A diferencia del hombre digital, el mentiroso, dice Han, “no pierde su conexión con la verdad. Su fe en la realidad no se tambalea. El mentiroso no es un nihilista. No cuestiona la verdad en sí misma. Cuanto más decididamente miente más reafirma la verdad” a la que persigue porque devela la mentira que quiere hacer pasar por verdad. El hombre digital, por el contrario, pertenece a otra categoría que, según Han, define el neologismo truthiness: “la verdad como impresión subjetiva”, como creencia, que al carecer “de toda objetividad” o “de toda solidez factual” se erige en certeza y axioma.
Stephen Cobert, el periodista del New York Times que acuñó dicho término, dijo refiriéndose a Trump: “No creo en los libros. Allí hay sólo hechos, no corazón”. La palabra creer –la afirmación de una verdad que carece de evidencias– significa “poner el corazón” en algo, confiar en la verdad de una creencia. Semejante a Trump, López Obrador es un hombre del corazón, de la subjetividad, de la creencia sostenida por datos que cree verdaderos. Sus creencias, avaladas por millones de seguidores, están muy lejos de las oscuridades de la cueva platónica y de las mentiras en las que se fundaron los totalitarismos modernos, cuya pretensión era crear una nueva realidad. A diferencia de Hitler, quien se consideraba poseedor de una verdad superior, o de Stalin, que erigió la verdad del Partido en el summum de la Historia, y construyeron grandes y espantosos relatos para sostener su propósito, López Obrador y los llamados populistas apenas si usan la palabra verdad. “No mienten en nombre de ella –dice Han–. Sus hechos alternativos no se condensan en relatos ideológicos. Les falta continuidad y coherencia narrativa”. Son frutos de un régimen informativo que substituyó la verdad por creencias carentes de sentido y significación.
En la era de la digitalidad, en la que la verdad se reduce a decir y hacer cualquier cosa, siempre y cuando se tenga la capacidad de conseguir adeptos, likes o votos, la democracia –la disposición de defender la verdad y discutir confrontados con ella– dejó de existir y reina el caos, lo que carece de forma y es abismo. También la verdad perdió su carácter subversivo. En la caverna de Platón o “en los Estados totalitarios construidos sobre una mentira total –dice Byung-Chul Hang– decir la verdad es un acto revolucionario. Sin embargo, en la sociedad de la información postfactual [y los mensajes relámpago] el pathos de la verdad no va a ninguna parte. Se pierde en el ruido de la información.
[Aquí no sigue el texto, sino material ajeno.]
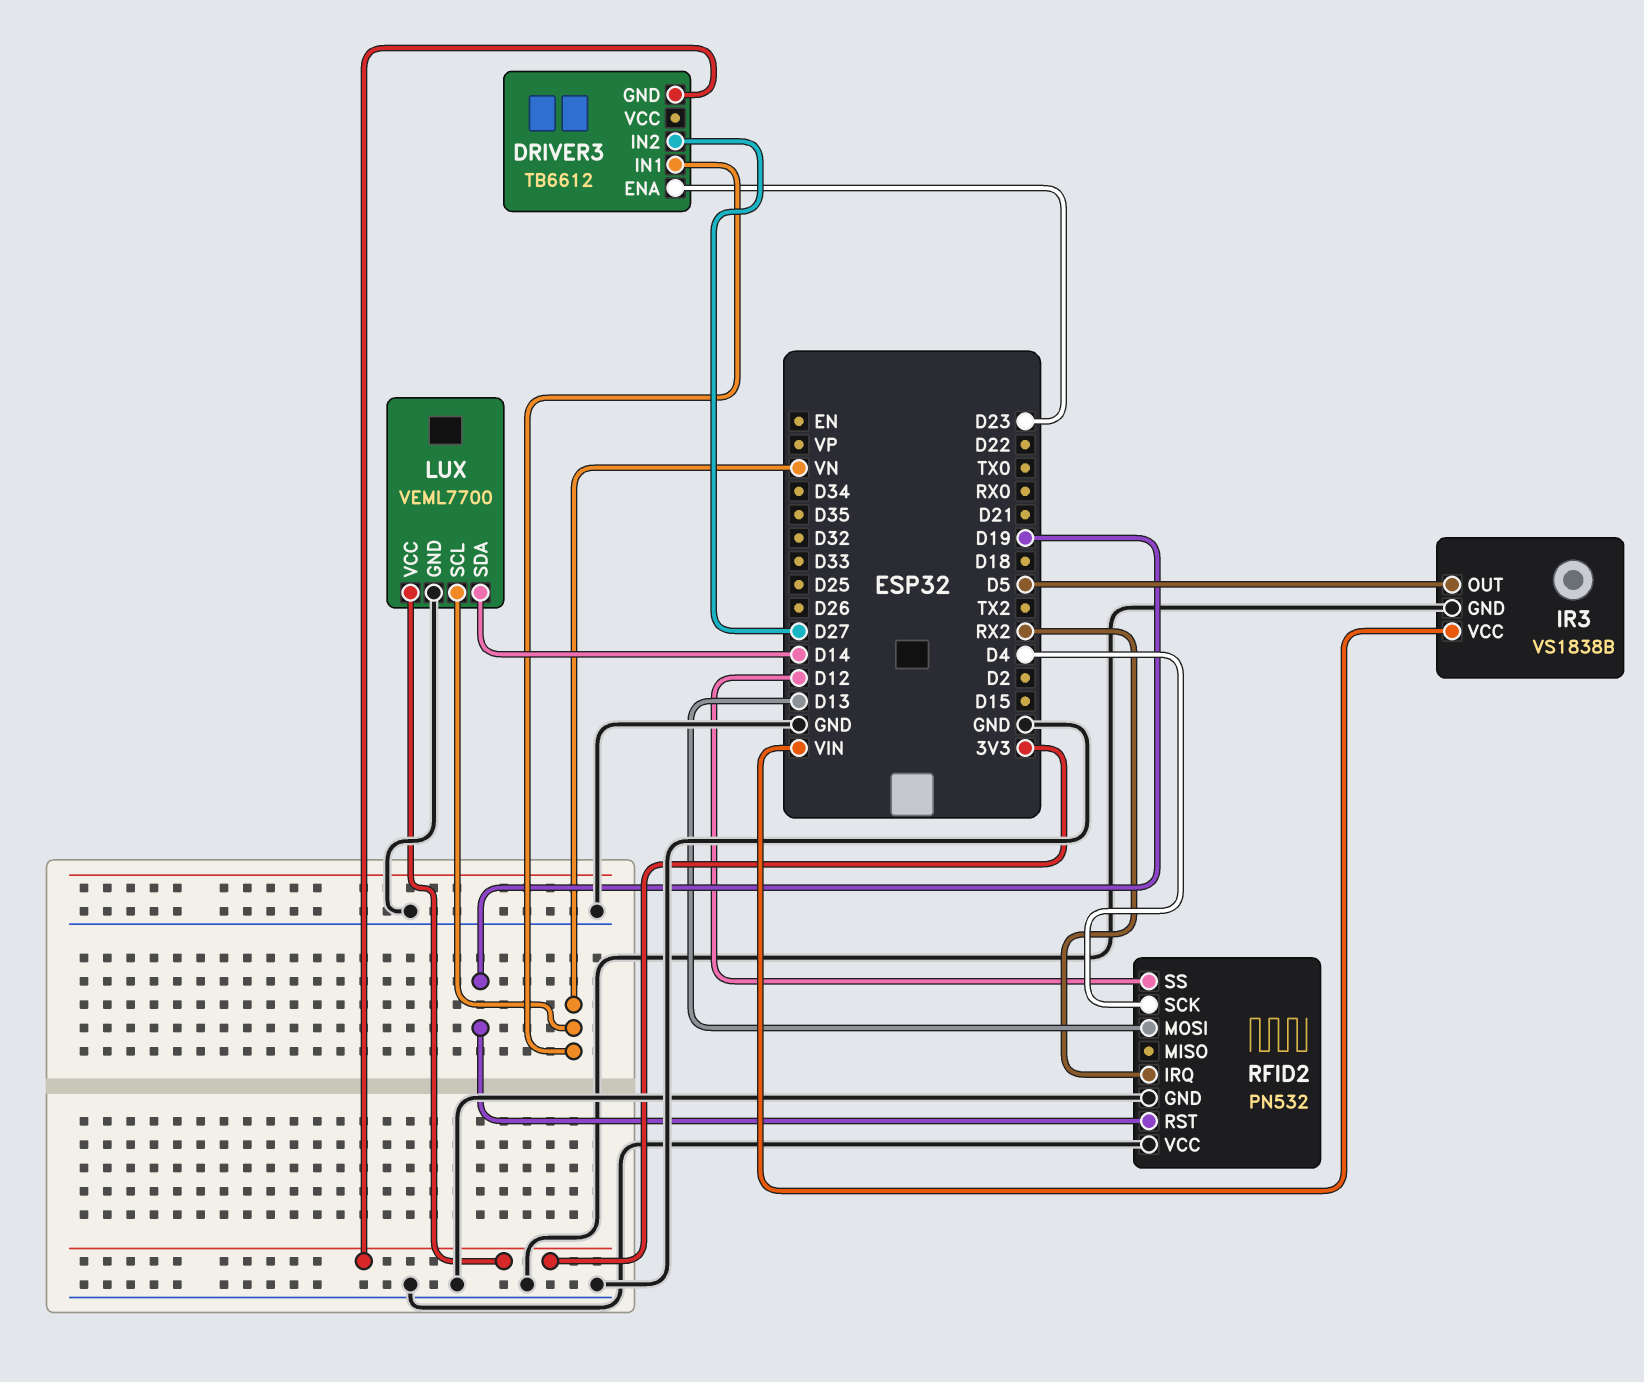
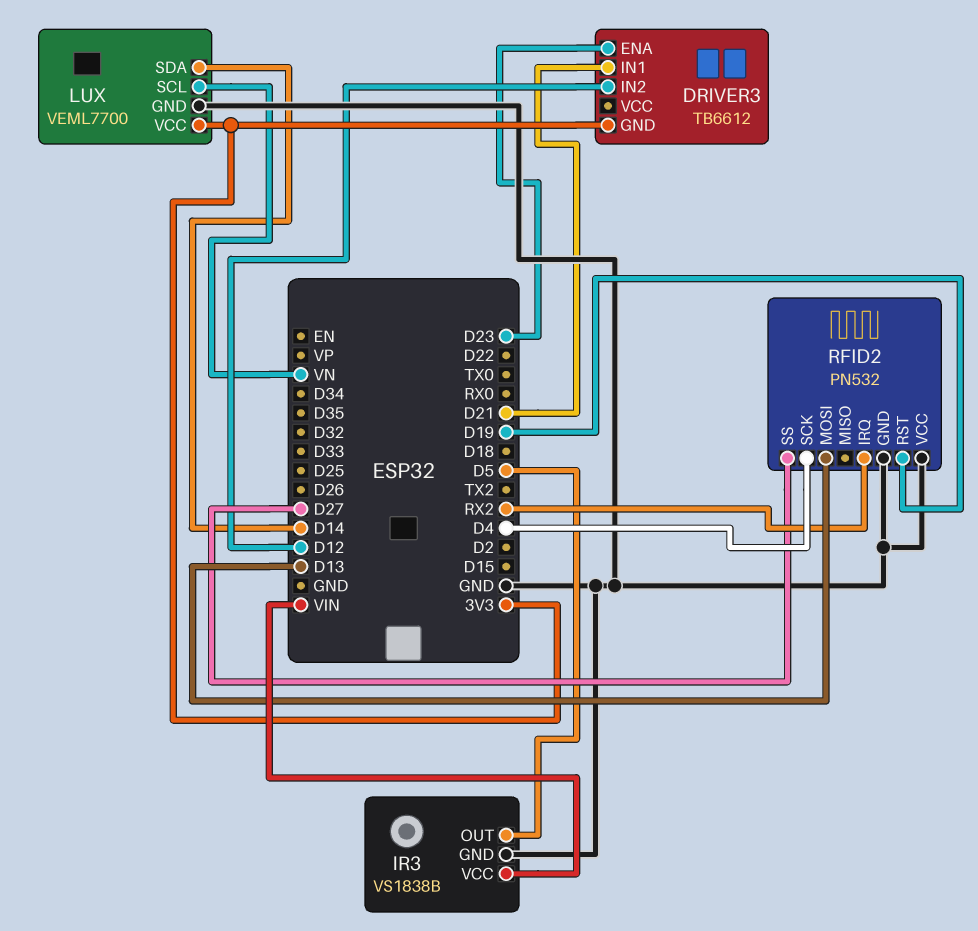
DRIVER3 pin IN1: VN -> D21
DRIVER3 pin IN2: D27 -> D12
RFID2 pin SS: D12 -> D27

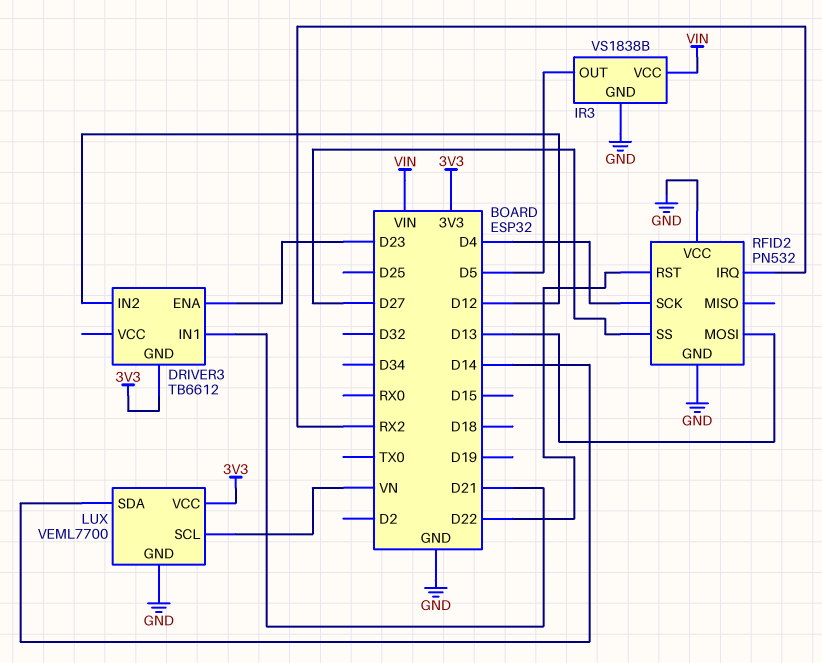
RFID2 pin RST: D19 -> D22

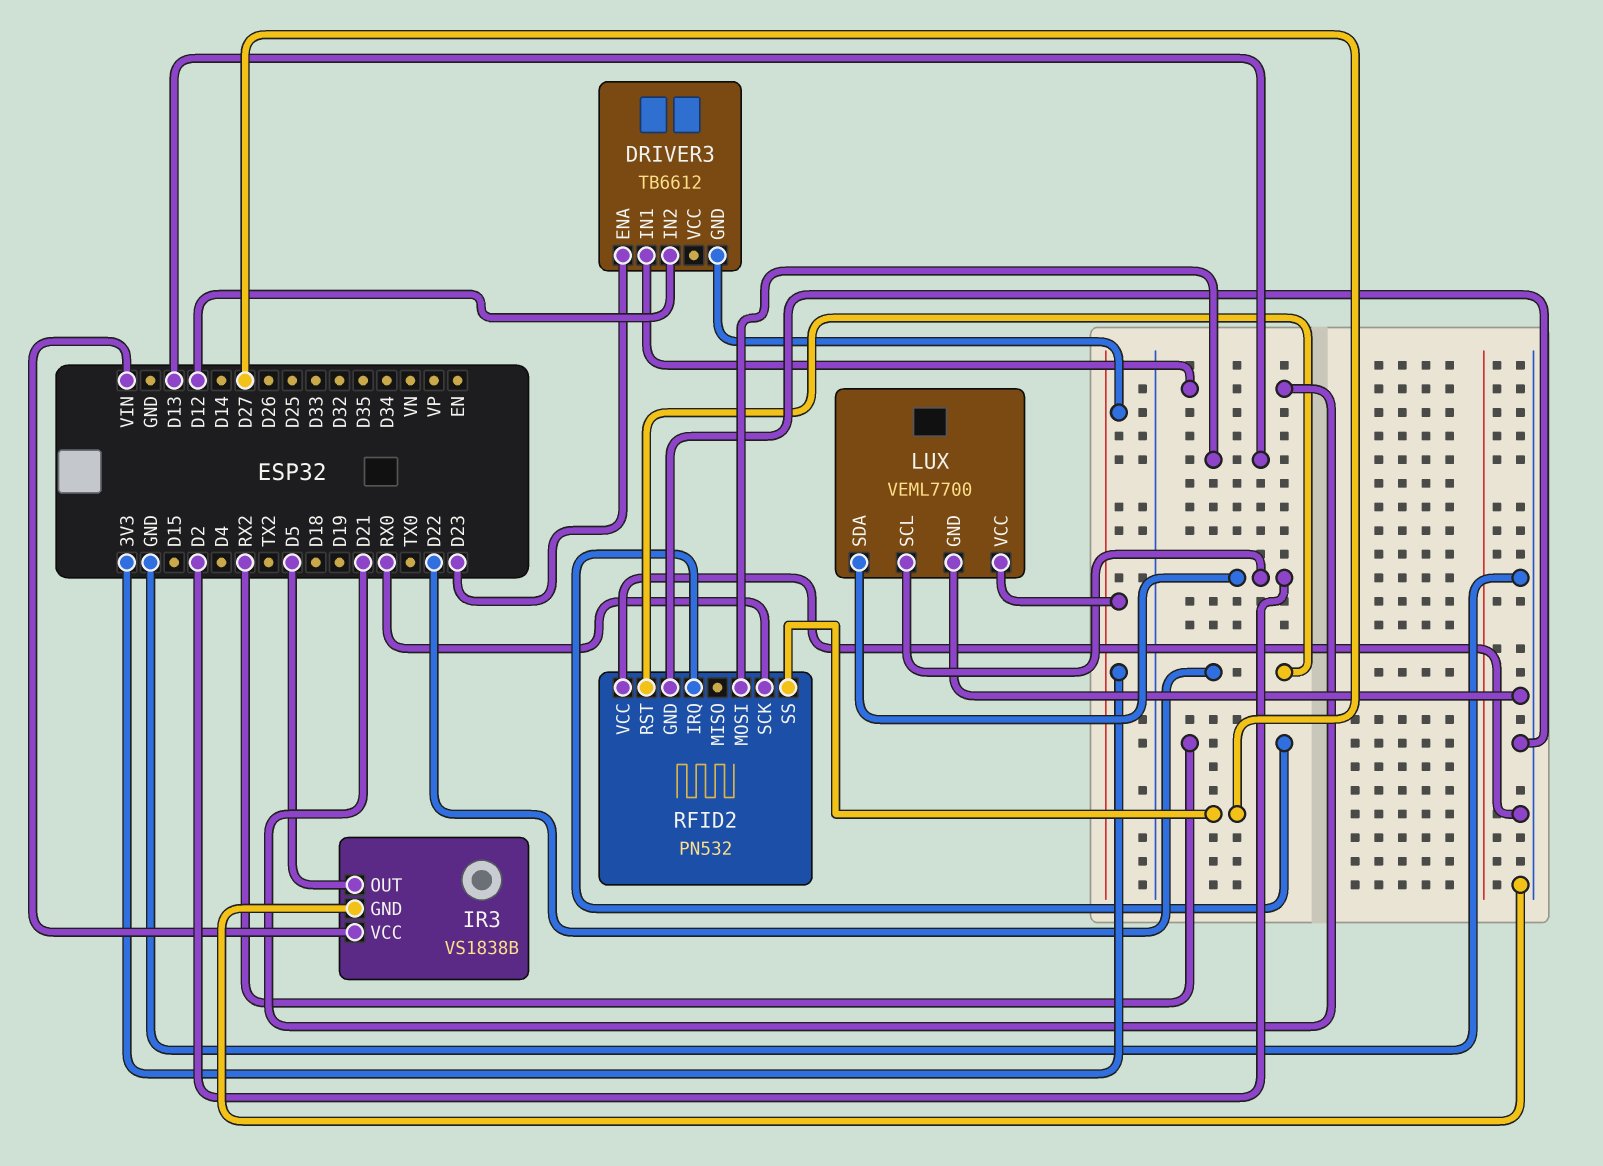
LUX pin SCL: VN -> D2
LUX pin SDA: D14 -> D2
RFID2 pin SCK: D4 -> RX0

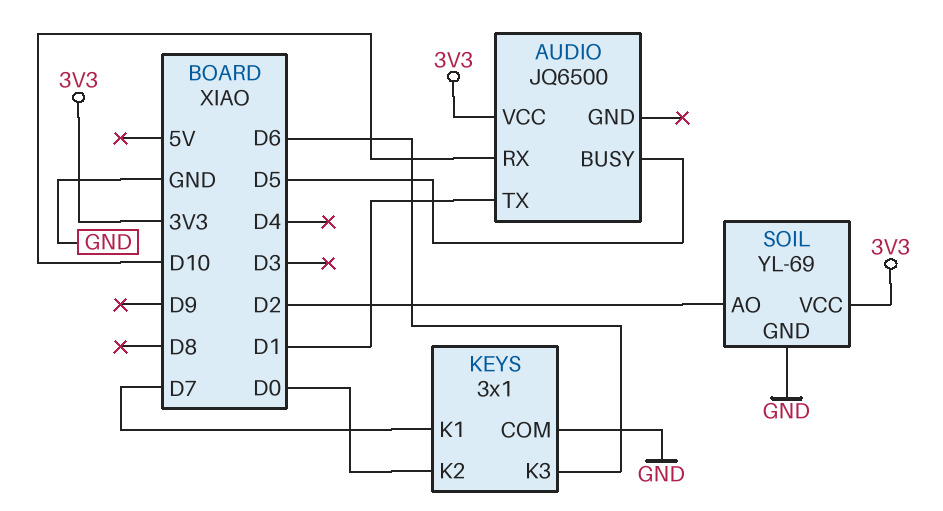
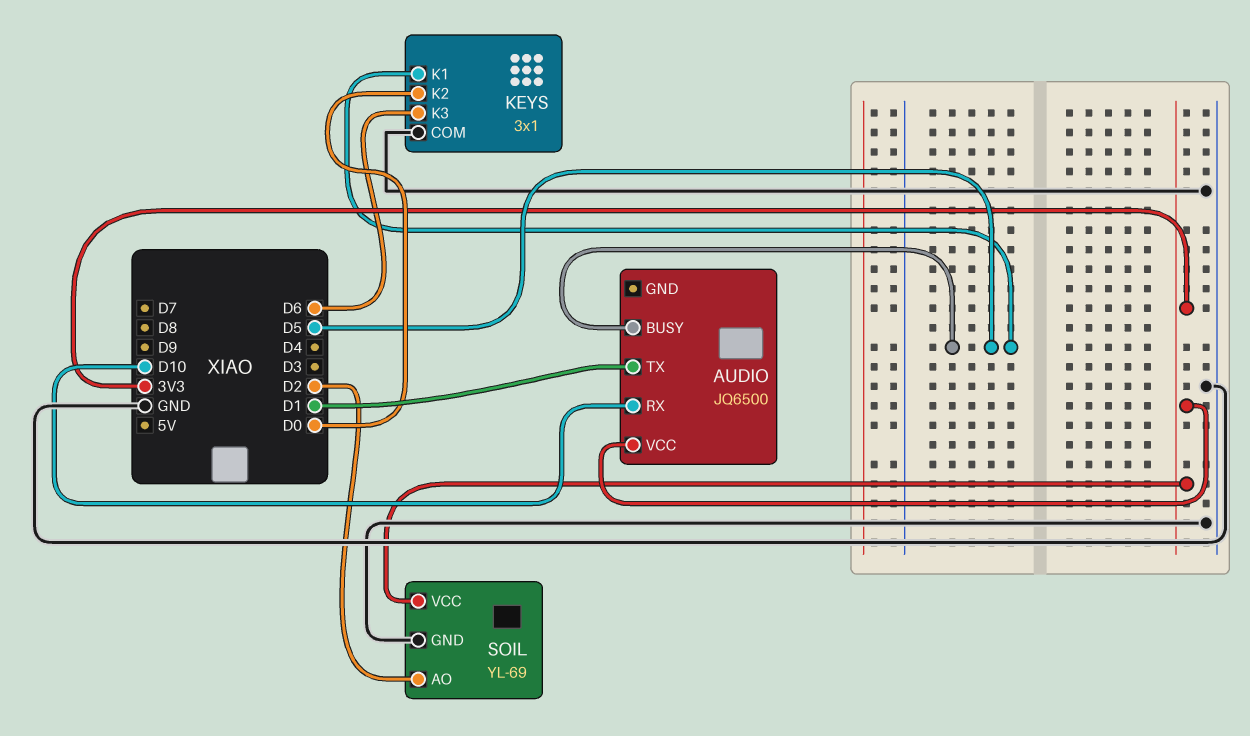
KEYS pin K1: D7 -> D5

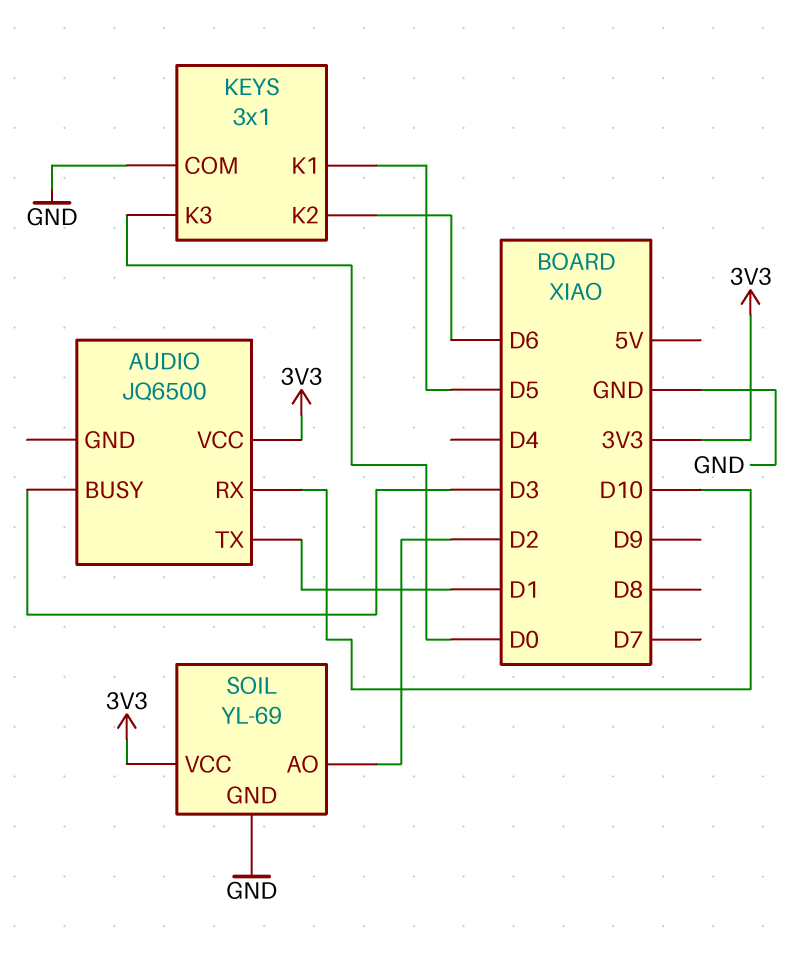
AUDIO pin BUSY: D5 -> D3
KEYS pin K2: D0 -> D6
KEYS pin K3: D6 -> D0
La verdad se desintegra en el polvo informativo que arrastra el viento digital” y anuncia cosas más terribles.
Además opino que hay que respetar los Acuerdos de San Andrés, detener la guerra, liberar a todos los presos políticos, hacer justicia a las víctimas de la violencia, juzgar a gobernadores y funcionarios criminales, esclarecer el asesinato de Samir Flores, la masacre de los LeBarón, detener los megaproyectos y devolverle la gobernabilidad a México.